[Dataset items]
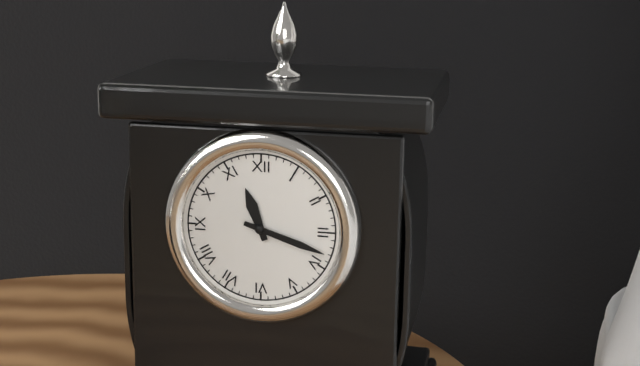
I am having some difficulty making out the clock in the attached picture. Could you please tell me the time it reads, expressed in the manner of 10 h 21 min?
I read 11 h 18 min
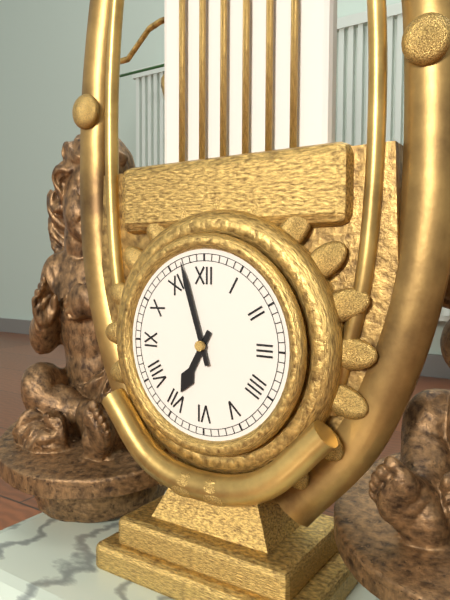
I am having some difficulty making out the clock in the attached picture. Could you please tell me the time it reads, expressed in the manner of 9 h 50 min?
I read 6 h 57 min
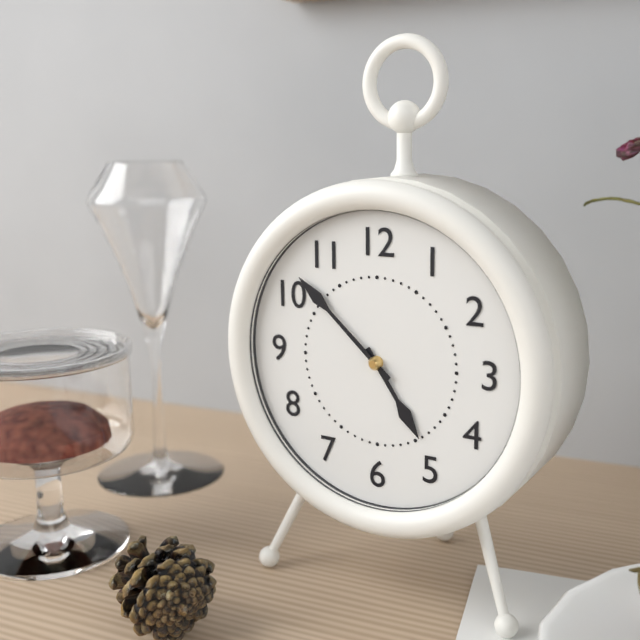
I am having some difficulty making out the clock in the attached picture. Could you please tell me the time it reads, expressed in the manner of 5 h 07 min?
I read 4 h 52 min
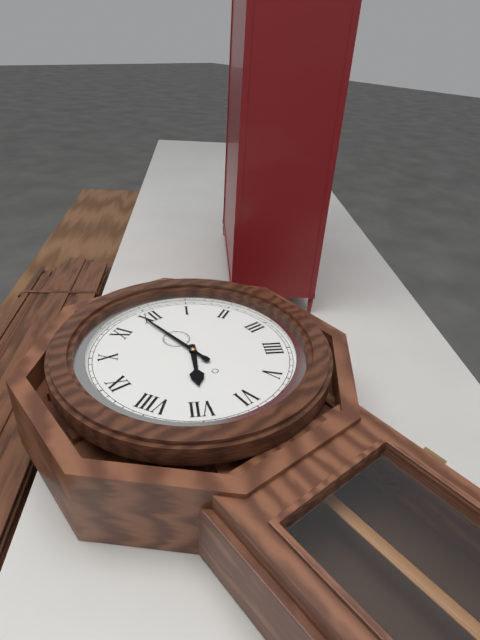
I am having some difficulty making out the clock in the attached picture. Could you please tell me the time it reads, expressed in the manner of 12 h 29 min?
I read 6 h 59 min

The task =
Starting at the beginning of the items and ending with the line that contains "I read 11 h 18 min", lay out each line as one string in a JSON list, skipping blank lines. Leave the pictures out of the answer.

Task result =
[
  "I am having some difficulty making out the clock in the attached picture. Could you please tell me the time it reads, expressed in the manner of 10 h 21 min?",
  "I read 11 h 18 min"
]